======== Source excerpt ========

3 2 1 0 digit
7 5 2 x
+ 2 4 9 y
--------
9 9 1 q
+1 1 1 0 k
--------
0 0 1 s
Note that the rows $x$, $y$, and $s$ have the same number of digits because these rows correspond to fixed-width storage in a computer. Does $752+249=1$ make sense? The answer is yes once we take into consideration that $k_3=1$. $k_3=1$ means there is a carry to the digit that represents the quantity of 1000. The actual sum is, therefore, $1000+1=1001$.
$x$ and $y$ are the numbers being added. $s$ is the sum. $q$ is an intermediate row, we call it the “single-digit sum of $x$ and $y$”. $k$ is also an intermediate row, it is the karry to a specific digit. $s$ turns out to be the single-digit sum of $q$ and $k$.
The concept of a single-digit sum is important when we need to computer multi-digit addition. This is because instead of viewing $5+7$ as $12$, we say that the single-digit sum is $2$ with a carry of $1$ to the digit to the right. This is because $5+7$ results in a value that cannot be represented by a single digit in base 10. This causes a carry of 1 to the next digit (which specifies a power of 10 that is 10 times of current column). Once the $10$ is taken care of using a carry, the “leftover” amount is $2$.
We define two functions. Assuming $u$ and $v$ are single base-10 digits, then $r(u,v)$ computes the single-digit sum, while $c(u,v)$ computes the carry. Following the logic of the previous paragraph, we can conclude that $r(u,v)=(u+v) \mod 10$, and $c(u,v)=(u+v \ge 10)?1:0$. Or, in C:
unsigned r(unsigned u, unsigned v)
{
return (u+v)%10;
}
unsigned c(unsigned u, unsigned v)
{
return (u+v>=10) ? 1 : 0;
}
Based on these functions, we can now relate the digits based on their rows and columns. $q_i = r(x_i,y_i)$, $s_i = r(q_i, k_i)$, and $k_{i+1}=c(x_i,y_i)+c(q_i,k_i)$. $k_0$ is assumed zero in a standalone addition. In a stacked addition (breaking the addition of long numbers into parts, from least significant to most significant chunks), $k_0$ has the value of the overall carry from a prior addition.

======== Records shown ========

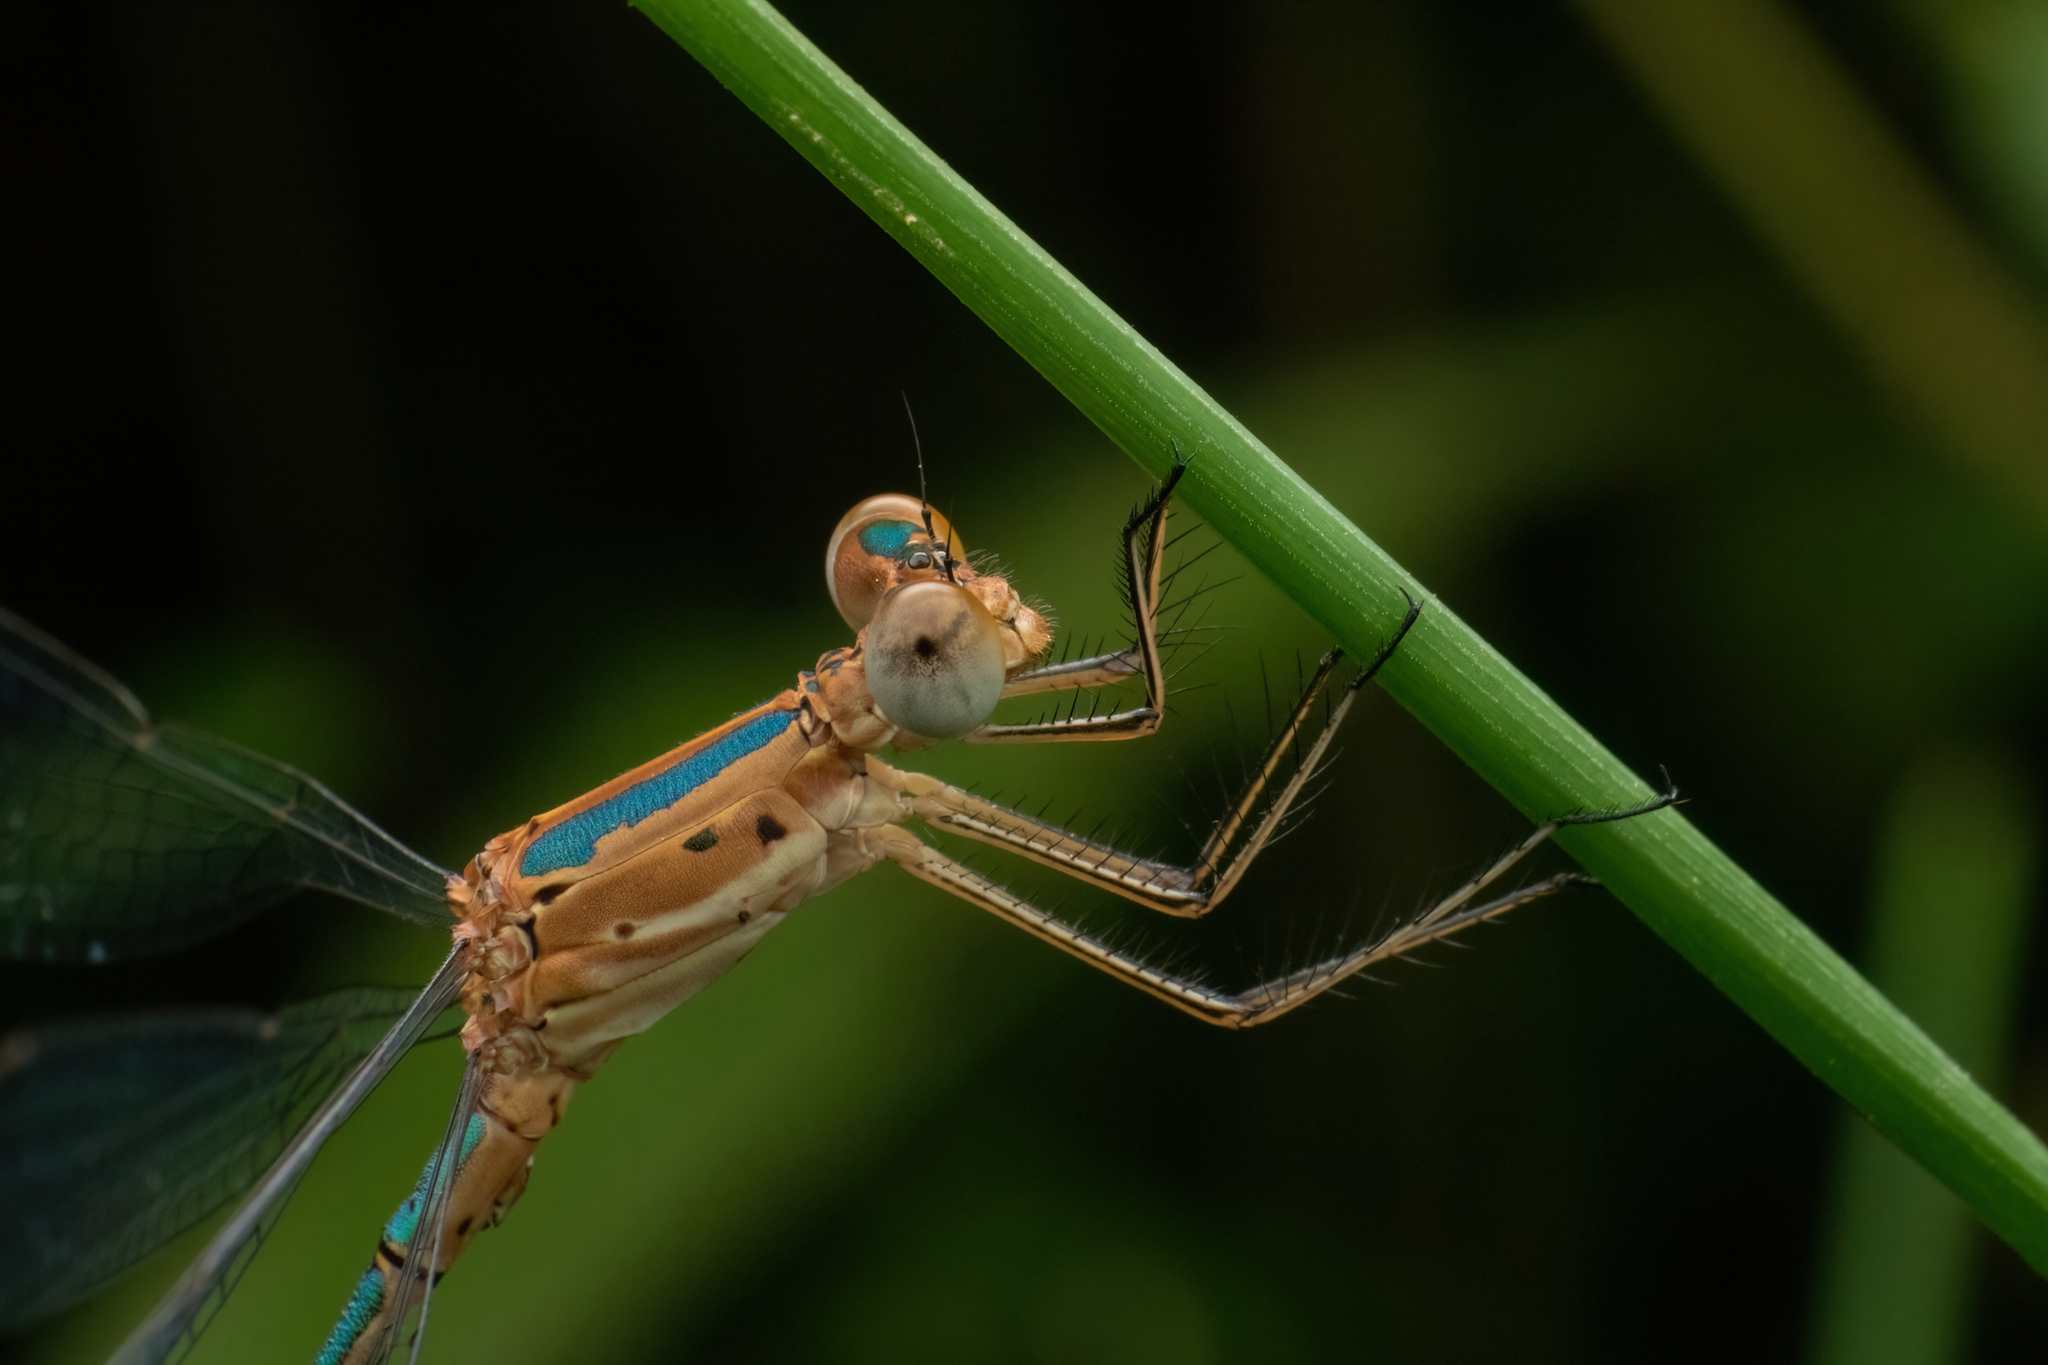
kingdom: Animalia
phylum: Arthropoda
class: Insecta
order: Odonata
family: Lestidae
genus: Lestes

========
======== Records shown ========

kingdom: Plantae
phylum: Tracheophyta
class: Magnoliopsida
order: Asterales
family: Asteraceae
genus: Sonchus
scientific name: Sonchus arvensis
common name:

========
======== Records shown ========

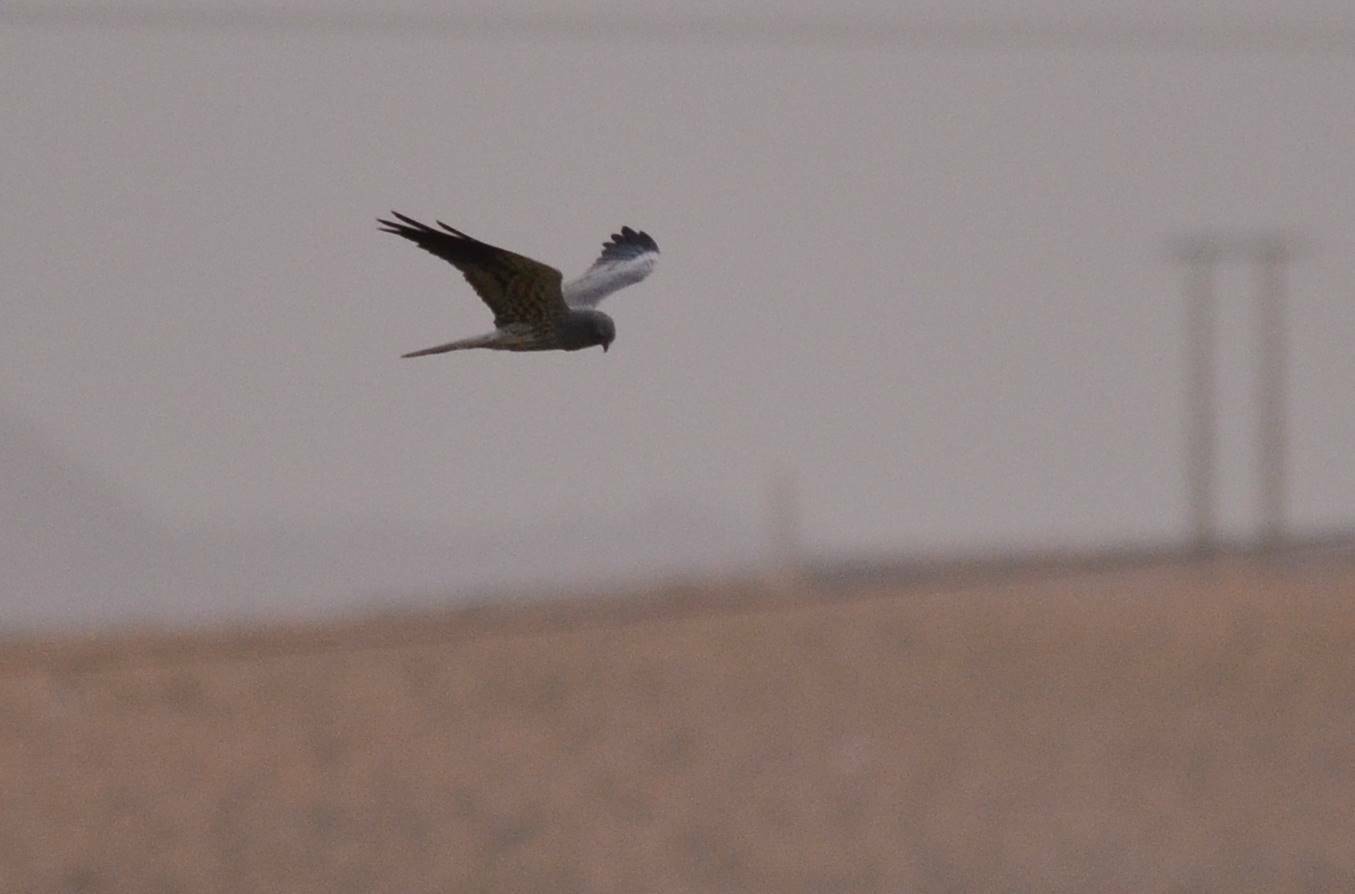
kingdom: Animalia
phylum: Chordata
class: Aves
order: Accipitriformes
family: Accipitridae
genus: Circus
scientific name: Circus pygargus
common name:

========

_Problems to work on_:
a) Answer these questions about the multi-digit addition page:
(i) Why do the rows $x$, $y$, and $s$ have the same number of digits?
(ii) What expression does the C function `r` return?
(iii) In a stacked addition, what value does $k_0$ have?
b) Pick up the multi-digit addition page where it ends and write the next part.

_Outputs for the tasks_:
a)
(i) These rows correspond to fixed-width storage in a computer.
(ii) `(u+v)%10`
(iii) The overall carry from a prior addition.

b)
Based on a previous section, the functions $r$ and $c$ can easily be redefined for any base $b$. This is because the concept of a single-digit sum and carry is not base-dependent. Given that $b$ is the base, $r(u,v)=(u+v) \mod b$, and $c(u,v)=(u+v \ge b)?1:0$.
To work in base-2, $b=2$, this means $r(u,v)=(u+v) \mod 2$ and $c(u,v)=(u+v \ge 2)?1:0$. The relationship between the digits remains the same.
Let us first example all the possibilities of $c(u,v)$ in base-2:
| u | v | c(u,v) |
|---|---|---|
| 0 | 0 | 0 |
| 0 | 1 | 0 |
| 1 | 0 | 0 |
| 1 | 1 | 1 |
Does this look familiar? Indeed, in base-2, $c(u,v) = u \wedge v$, or in C,
unsigned c(unsigned u, unsigned v)
{
return (u && v) ? 1 : 0;
}
This is convenient because we know that conjunction can be implemented by nand, and nand can, in return, be implemented in transistors. In other words, we can use transistors to implement $c(u,v)$ in base-2.
$r(u,v)$ is a little more tricky:
| u | v | r(u,v) |
|---|---|---|
| 0 | 0 | 0 |
| 0 | 1 | 1 |
| 1 | 0 | 1 |
| 1 | 1 | 0 |
There is no single logical operator in C to perform this operation. However, in mathematics, exclusive-or (often abbreviated to xor) is an exact match. In other words, $r(u,v) = u \oplus v$ in base-2. If insisted, it is also possible to use the “regular” C logical operators to implement $r(u,v)$:
unsigned r(unsigned u, unsigned v)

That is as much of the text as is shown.